Stop alle Slot
Lunedì 06 Maggio 2013
«Chi gioca alle slot ha altri problemi
Ma è necessario capire quali»
Lo psicologo Enrico Coppola è presidente della Comunità Aga di Pontirolo Nuovo e responsabile dell'annesso Servizio multidisciplinare integrato, accreditato in Regione e che attualmente segue 28 persone (altre 10 hanno già terminato il percorso). Lo Smi, che ha un contratto con l'Asl di Bergamo, è attivo da un anno: il percorso dura 6 mesi, prorogabili.
Dottor Coppola, qual è il problema principale di chi si rivolge a voi perché malato di gioco?
«È fondamentale che prenda coscienza del disagio e trovi una motivazione per smettere, che noi cerchiamo di fornire anche attraverso i familiari, che coinvolgiamo nel percorso. E poi chiediamo un cambiamento netto dello stile di vita».
Ovvero?
«Si cerca di riempire con altre atL tività o interessi gli stessi momenti che erano dedicati al gioco».
Per esempio?
«Solitamente proponiamo attività di volontariato, oppure di frequentare una palestra. Dopodiché solitamente subentra il cambiamento».
Ma perché queste persone iniziano a giocare?

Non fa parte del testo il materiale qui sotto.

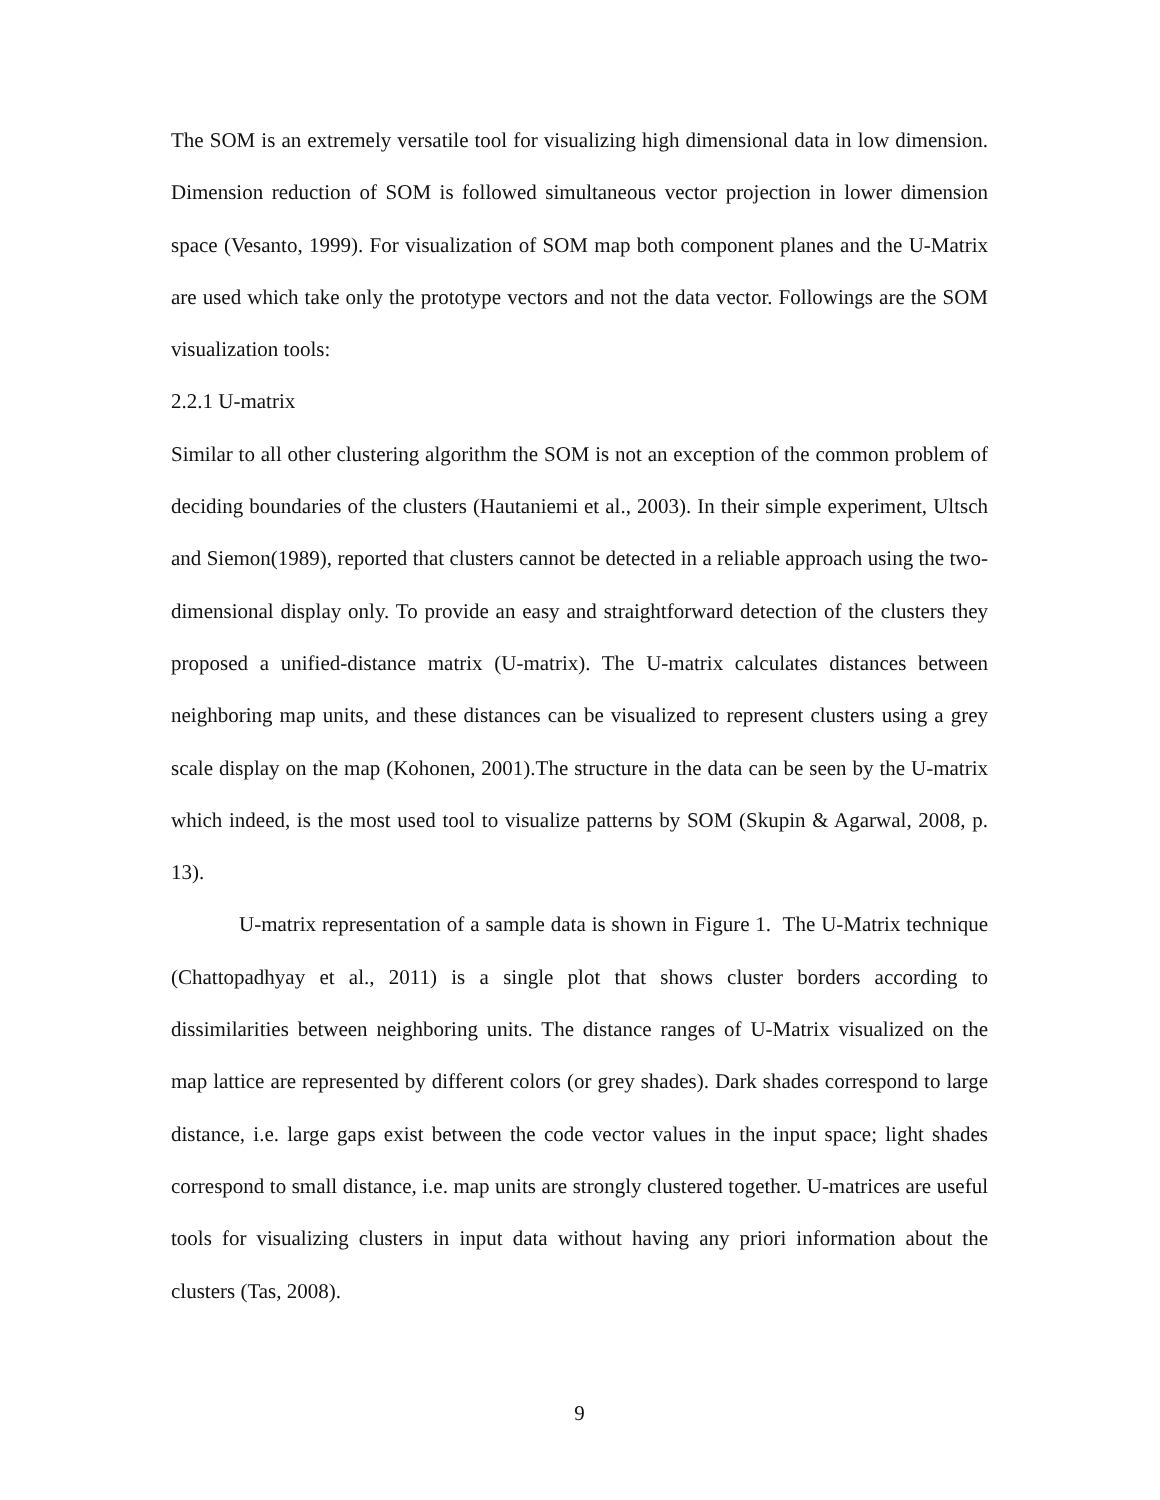The SOM is an extremely versatile tool for visualizing high dimensional data in low dimension. Dimension reduction of SOM is followed simultaneous vector projection in lower dimension space (Vesanto, 1999). For visualization of SOM map both component planes and the U-Matrix are used which take only the prototype vectors and not the data vector. Followings are the SOM visualization tools:
2.2.1 U-matrix
Similar to all other clustering algorithm the SOM is not an exception of the common problem of deciding boundaries of the clusters (Hautaniemi et al., 2003). In their simple experiment, Ultsch and Siemon(1989), reported that clusters cannot be detected in a reliable approach using the two-dimensional display only. To provide an easy and straightforward detection of the clusters they proposed a unified-distance matrix (U-matrix). The U-matrix calculates distances between neighboring map units, and these distances can be visualized to represent clusters using a grey scale display on the map (Kohonen, 2001).The structure in the data can be seen by the U-matrix which indeed, is the most used tool to visualize patterns by SOM (Skupin & Agarwal, 2008, p. 13).
U-matrix representation of a sample data is shown in Figure 1. The U-Matrix technique (Chattopadhyay et al., 2011) is a single plot that shows cluster borders according to dissimilarities between neighboring units. The distance ranges of U-Matrix visualized on the map lattice are represented by different colors (or grey shades). Dark shades correspond to large distance, i.e. large gaps exist between the code vector values in the input space; light shades correspond to small distance, i.e. map units are strongly clustered together. U-matrices are useful tools for visualizing clusters in input data without having any priori information about the clusters (Tas, 2008).
9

«Perché all'inizio provano piacere, soddisfazione e pure evasione».
Evasione da cosa?
«Spesso da problemi personali. Significa che il benessere era già stato perso ancor prima di iniziare a giocare. Il gioco va quindi a inserirsi in una situazione che già non funzionava. Si deve individuare quel problema e risolverlo».
Dunque si tratta di un aggravamento di una condizione sociale o personale già di per sé disagiata?
«Generalmente sì, anche se si aggiunge pure un problema oggettivo sociale: queste macchinette sono dappertutto, sono uno stimolo continuo. C'è stato un aumento esponenziale».
Come mai questa diffusione in un periodo di crisi?
«Perché la gente crede e spera di risolvere i propri problemi in questo modo. Invece non è assolutamente così».
E perché c'è chi si ammala?
«Perché in queste sale ogni tanto si vede qualcuno che vince: chi inizia a giocare, però, non sa che questi soldi verranno poi spesi di nuovo. In realtà non si vince mai niente: è il banco che vince sempre. Però lo stimolo c'è, anche perché queste macchinette hanno colori e suoni che attirano».
E tra l'altro giocare non è nemmeno illegale, pur creando dipendenza grave.
«Sì, chi gioca si giustifica proprio così: non è illegale, lo fanno tutti, non fa male. C'è una normalizzazione del problema. Rispetto alle dipendenze dalle sostanze, dove si sa che è illegale, il gioco è gestito e accettato anche dallo Stato».
E come si potrebbe risolvere questo controsenso: lo Stato da un lato fa aprire le sale slot e ci guadagna, dall'altro spende dei soldi per far curare chi ne diventa schiavo?
«È come con l'alcol e le sigarette: si sa che sono le prime cause di morte al mondo, però vengono vendute».
C'è qualcuno che è venuto a farsi curare e avete saputo che è poi ricaduto nella spirale?
«Dei 10 che hanno terminato il percorso, due sono ricaduti. In quei casi abbiamo riavvicinato i familiari, inseriti in gruppi pensati proprio per loro».
I familiari che ruolo hanno nel percorso di guarigione?
«Fondamentale. Per esempio possono intervenire sul conto corrente di un giocatore che non vuole smettere. Tra l'altro è importante anche far prendere coscienza del problema proprio ai familiari, perché molti sottovalutano che si tratta di una malattia con disturbi di tipo psicologico e psichiatrico, che sfociano anche in ossessioni: c'è chi non dorme la notte per i debiti e le preoccupazioni. Oppure si dà all'alcol».
Un mix micidiale. «Purtroppo sì. Anzi, molti giocatori prima si ubriacano e poi, indeboliti dall'alcol, spendono tutto alle slot».